Exercise aim:
Quote the passage of the essay on art and commerce below, from "Have not people" up to and including "a plastic cover?".

Exercise text:
· · · · ·

Sunday Reading–Artivism In The Age Of Capitalism- #SJ #Aamir Khan


by-Samvartha Sahil–

In a recent article on Satyameva Jayate (SJ hereafter) one of our important film, TV and theater artist B. Suresha brought in the argument of the visible and invisible connection between commerce and art and on how the control of commerce over art can limit art and also corrupt and dilute it.

When the strings of art is in the hands of commerce, whichever art may it be, how much ever concerned the art is and has its heart in the right (rather left) place finally its concern and artivism will be playing within the framework of commerce (read capitalism) and all its concern will be, in one or the other way, benefiting the larger capitalist structure. Else why would the capitalist structure even bother to hold the strings of art in the name of artivism.

What actually makes such associations quite limiting and also dangerous is that the art, in the name of artivism, will not be able to survive of its own and the commercial interest becomes more important than the very artivism of such art.

With all respects to the concern of Aamir Khan and all those who are watching the show, we should not let the question on how Aamir Khan, with so much of advertising, Ambani and corporate interest intertwined with SJ will be able to raise some of the most inhumane issues of this country- say caste discrimination/oppression, demand for reservation, khap panchayat, communalism etc- in his show? One show on caste discrimination and a call for mass support for reservation will make Aamir Khan a villain in the eyes of most of the viewers. One show on how monopoly of Reliance can ruin this nation and the capital flow for the show will vanish- or make the show itself vanish. Or let Amir give us one show on NBA- a movement with which he has identified earlier- and speak of the problems associated with the popular model of development. Will he and his show have the same number of audience the following week? The point here is not whether Aamir Khan is concerned or not but how these associations and negotiations chain one! He may not be able to speak of NBA, even while having his heart with the movement, because of the fear of losing TRPs.

This association between commerce and art, thus, lets art be concerned and speak about all those issues which, if spoken, doesn’t harm its commercial interest. So what happens as a result is that the structure of world, which in itself is very oppressive and needs to be fought, remains untouched. Moreover it keeps benefitting from such programmes too.

Have not people like Sainath, Kalpana Sharma, Harsh Mander, Arundati Roy, Anand Teltumbde spoken about burning issues to us? The fact that we require an Aamir Khan- with an aura of being a star- to wake us up speaks about the thick skin we have developed. This is a sort of moral illness. May be the world which we have constructed for ourselves is not a thick skinned one and – to use a marketing word- “good packaging” is required to take the message. But it becomes important to see what is happening to the message itself when it is sealed in a plastic cover?

· · · · ·

Data records:

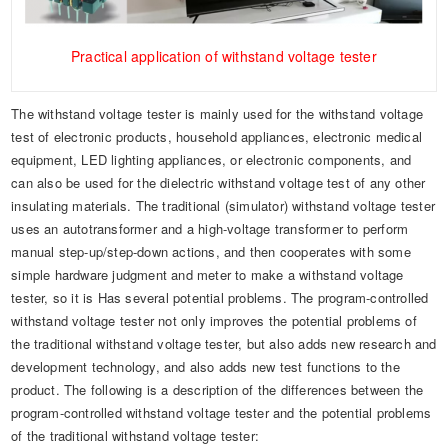
Practical application of withstand voltage tester
The withstand voltage tester is mainly used for the withstand voltage
test of electronic products, household appliances, electronic medical
equipment, LED lighting appliances, or electronic components, and
can also be used for the dielectric withstand voltage test of any other
insulating materials. The traditional (simulator) withstand voltage tester
uses an autotransformer and a high-voltage transformer to perform
manual step-up/step-down actions, and then cooperates with some
simple hardware judgment and meter to make a withstand voltage
tester, so it is Has several potential problems. The program-controlled
withstand voltage tester not only improves the potential problems of
the traditional withstand voltage tester, but also adds new research and
development technology, and also adds new test functions to the
product. The following is a description of the differences between the
program-controlled withstand voltage tester and the potential problems
of the traditional withstand voltage tester: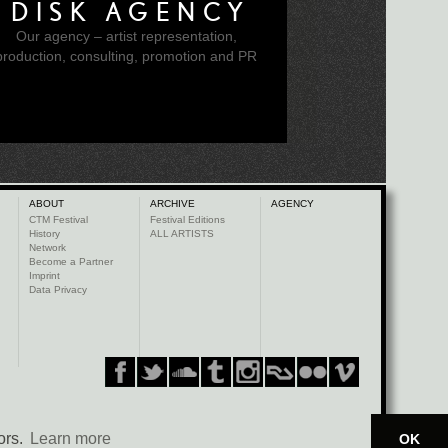
DISK AGENCY
Our agency – artist representation,
production, consulting, promotion and PR
ABOUT
ARCHIVE
AGENCY
CTM Festival
Festival Editions
History
ALL ARTISTS
Network
Become a Partner
Imprint
Data Privacy
ors.
Learn more
OK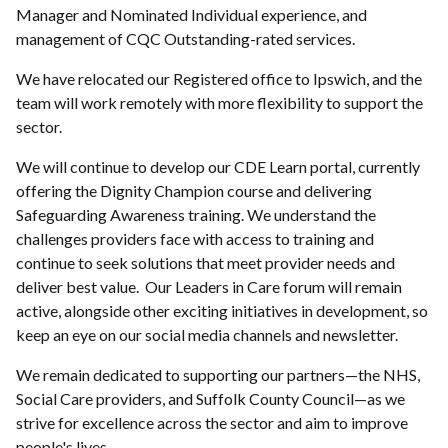
Manager and Nominated Individual experience, and
management of CQC Outstanding-rated services.
We have relocated our Registered office to Ipswich, and the
team will work remotely with more flexibility to support the
sector.
We will continue to develop our CDE Learn portal, currently
offering the Dignity Champion course and delivering
Safeguarding Awareness training. We understand the
challenges providers face with access to training and
continue to seek solutions that meet provider needs and
deliver best value. Our Leaders in Care forum will remain
active, alongside other exciting initiatives in development, so
keep an eye on our social media channels and newsletter.
We remain dedicated to supporting our partners—the NHS,
Social Care providers, and Suffolk County Council—as we
strive for excellence across the sector and aim to improve
people's lives.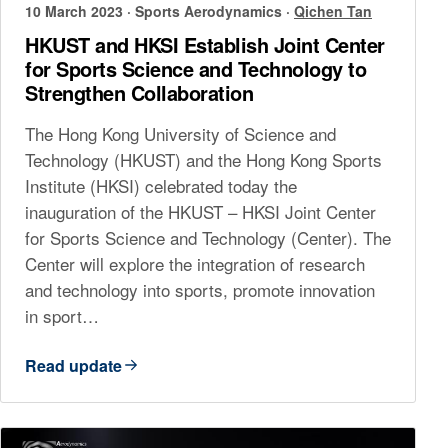
10 March 2023
·
Sports Aerodynamics
·
Qichen Tan
HKUST and HKSI Establish Joint Center
for Sports Science and Technology to
Strengthen Collaboration
The Hong Kong University of Science and
Technology (HKUST) and the Hong Kong Sports
Institute (HKSI) celebrated today the
inauguration of the HKUST – HKSI Joint Center
for Sports Science and Technology (Center). The
Center will explore the integration of research
and technology into sports, promote innovation
in sport…
Read update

· · · · ·

Reply:
Have not people like Sainath, Kalpana Sharma, Harsh Mander, Arundati Roy, Anand Teltumbde spoken about burning issues to us? The fact that we require an Aamir Khan- with an aura of being a star- to wake us up speaks about the thick skin we have developed. This is a sort of moral illness. May be the world which we have constructed for ourselves is not a thick skinned one and – to use a marketing word- “good packaging” is required to take the message. But it becomes important to see what is happening to the message itself when it is sealed in a plastic cover?